下館和巳
第四幕
「方言の真髄は音にあり」
プロフィール
1955年、塩竃市生まれ。
国際基督教大学・大学院
卒業。英国留学を経て東
北学院大学教養学部教
授。比較演劇選考。シェ
イクスピア・カンパニー
主宰
方言を駆使した芝居を創るようになってから、なんとなく喋ったり聞いたりしてい
た方言について、意識的に考えるようになった。
「かぼちゃの会」を主宰する渡辺裕子さんが年に一度七夕に開く「いっちゃね仙台
弁」に参加させていただくようになってからは、その意識がますます強くなった。裕
子さんは私の母校でもある五橋中学校の先生だが、おばあちゃん子だったせいで体に
方言が染み込んでいる。 でも、 アナウンサーになってその方言を一時遠くに追いや
ってしまったために、方言回帰の思いが間欠泉のように吹きあがってきて、今はいい
匂いのする仙台弁を残そうと一生懸命だ。裕子さんがばんつぁん姿で演じる「一杯清
水」は名水ならぬ名品だ。
「七夕の会」の仲間には、フリーアナウンサーの今野東さんや、かわのめえりこさ
んもいる。東さんは2年ほど前から東京落語に匹敵する話芸を東北弁で築きあげよう
という意気込みで、「民話寄席」を定期的に開いている。東さんは、黒びかりするい
きのいい塩竃弁で、えりこさんはやわらかな遠野弁で、観客をなんともエエ気持ちに
させでける。
忘れてはならない人がいる。 去年亡くなった横山彦平さんだ。 彦平さんは、天江
宮弥さんが創られた「郷土句会」の会長でもあったが、存在そのものが仙台弁といえ
るようなおじいちゃんだった。飄々とした彦平さんの隣に座っていると、なんだかユ
ーモアと一緒にいるようだった。 お酒が入ると仙台弁に艶がかかり、 「わだすぃは
セックスピアでがす」などとオダッテみせて私たちを笑いの渦に巻き込んだ。
そんな彦平さんが天国に行ってしまったので、彦平さんを「ひこ」と呼ぶ仲の庄子
平弥さんが新しい仲間として加わった。いつもニッコラカッコラなさっているが、仙
台弁への愛には並々ならないものがある。
近頃つくづく思うのは、 方言の神髄はイントネーション、 つまり音にあるという
ことだ。語彙としてならば、例えば「やっしゃね」と書いて残せるが、いくら解説を
尽くしても、あの人のあの声のあの調子で語られた「やっしゃね」は、あの人と共に
永遠に消えていく。
音は喋る人の人生、人格そのものなのだ。 だから、かけがえがなく、 耳の奥の奥
にだけ、とてもなつかしい音として残っていく。

• • • •

課題の目的:
上の方言についての文章のうち、「忘れてはならない人がいる。 去年亡くなった横山彦平さんだ。 彦平さんは、天江」から「セックスピアでがす」などとオダッテみせて私たちを笑いの渦に巻き込んだ。」までのすべてを一字一句違えずに書き写せ。

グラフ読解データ
• • • •

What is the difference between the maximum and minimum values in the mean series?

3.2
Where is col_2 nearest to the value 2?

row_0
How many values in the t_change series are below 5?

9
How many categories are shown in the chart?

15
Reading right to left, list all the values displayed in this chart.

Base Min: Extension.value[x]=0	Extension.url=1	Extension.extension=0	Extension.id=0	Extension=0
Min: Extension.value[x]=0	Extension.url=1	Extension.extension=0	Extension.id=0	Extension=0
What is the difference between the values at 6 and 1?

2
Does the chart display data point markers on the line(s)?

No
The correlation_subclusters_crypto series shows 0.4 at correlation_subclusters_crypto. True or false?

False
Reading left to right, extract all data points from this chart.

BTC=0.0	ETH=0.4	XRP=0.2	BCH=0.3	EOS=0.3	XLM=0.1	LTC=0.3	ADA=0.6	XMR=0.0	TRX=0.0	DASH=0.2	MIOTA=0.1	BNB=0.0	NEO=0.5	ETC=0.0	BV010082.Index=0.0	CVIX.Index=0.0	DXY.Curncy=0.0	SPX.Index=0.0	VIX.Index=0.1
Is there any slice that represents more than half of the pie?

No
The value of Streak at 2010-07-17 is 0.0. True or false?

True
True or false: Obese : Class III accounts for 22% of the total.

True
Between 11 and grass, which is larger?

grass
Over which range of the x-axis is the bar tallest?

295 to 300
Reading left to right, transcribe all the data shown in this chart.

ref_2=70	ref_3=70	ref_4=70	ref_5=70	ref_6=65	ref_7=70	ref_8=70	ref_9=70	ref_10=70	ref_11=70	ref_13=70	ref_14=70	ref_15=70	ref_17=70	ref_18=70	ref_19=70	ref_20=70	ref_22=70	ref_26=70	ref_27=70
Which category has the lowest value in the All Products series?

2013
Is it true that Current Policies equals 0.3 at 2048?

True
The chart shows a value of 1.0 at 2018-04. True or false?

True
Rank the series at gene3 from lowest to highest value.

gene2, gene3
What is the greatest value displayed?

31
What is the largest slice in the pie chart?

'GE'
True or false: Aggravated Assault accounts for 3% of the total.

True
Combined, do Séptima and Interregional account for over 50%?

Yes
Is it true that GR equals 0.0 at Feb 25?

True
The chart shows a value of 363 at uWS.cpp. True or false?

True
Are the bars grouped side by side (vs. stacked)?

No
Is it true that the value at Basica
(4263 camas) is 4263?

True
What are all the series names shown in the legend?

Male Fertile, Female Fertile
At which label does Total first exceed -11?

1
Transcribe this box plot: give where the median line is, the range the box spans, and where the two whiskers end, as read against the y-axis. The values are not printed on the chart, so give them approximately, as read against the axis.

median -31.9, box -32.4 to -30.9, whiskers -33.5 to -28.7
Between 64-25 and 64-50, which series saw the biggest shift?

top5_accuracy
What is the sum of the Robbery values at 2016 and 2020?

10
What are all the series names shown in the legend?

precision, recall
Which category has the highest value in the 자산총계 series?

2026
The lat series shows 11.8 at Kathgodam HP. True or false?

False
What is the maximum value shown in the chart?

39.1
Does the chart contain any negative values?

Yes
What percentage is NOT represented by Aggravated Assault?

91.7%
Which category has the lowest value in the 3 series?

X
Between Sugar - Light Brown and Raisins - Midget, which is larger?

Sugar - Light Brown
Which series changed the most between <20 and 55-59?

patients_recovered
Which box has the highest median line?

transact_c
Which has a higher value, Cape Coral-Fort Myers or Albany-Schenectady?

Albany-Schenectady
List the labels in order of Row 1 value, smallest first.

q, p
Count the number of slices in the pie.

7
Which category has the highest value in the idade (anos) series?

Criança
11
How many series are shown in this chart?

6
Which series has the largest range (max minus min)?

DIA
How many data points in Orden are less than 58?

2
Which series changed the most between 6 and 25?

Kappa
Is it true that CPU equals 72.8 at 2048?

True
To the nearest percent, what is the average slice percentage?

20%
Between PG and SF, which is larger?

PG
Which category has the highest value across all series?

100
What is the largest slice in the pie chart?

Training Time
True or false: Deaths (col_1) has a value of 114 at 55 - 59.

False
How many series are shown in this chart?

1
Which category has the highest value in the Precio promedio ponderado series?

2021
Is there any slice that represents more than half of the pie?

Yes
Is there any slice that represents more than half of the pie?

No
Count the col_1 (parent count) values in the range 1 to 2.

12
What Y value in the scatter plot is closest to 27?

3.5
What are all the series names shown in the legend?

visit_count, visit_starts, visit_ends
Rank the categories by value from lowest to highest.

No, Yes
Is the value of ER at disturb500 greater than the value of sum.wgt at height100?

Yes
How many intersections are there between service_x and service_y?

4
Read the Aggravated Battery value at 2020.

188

• • • •

解答:
忘れてはならない人がいる。 去年亡くなった横山彦平さんだ。 彦平さんは、天江
宮弥さんが創られた「郷土句会」の会長でもあったが、存在そのものが仙台弁といえ
るようなおじいちゃんだった。飄々とした彦平さんの隣に座っていると、なんだかユ
ーモアと一緒にいるようだった。 お酒が入ると仙台弁に艶がかかり、 「わだすぃは
セックスピアでがす」などとオダッテみせて私たちを笑いの渦に巻き込んだ。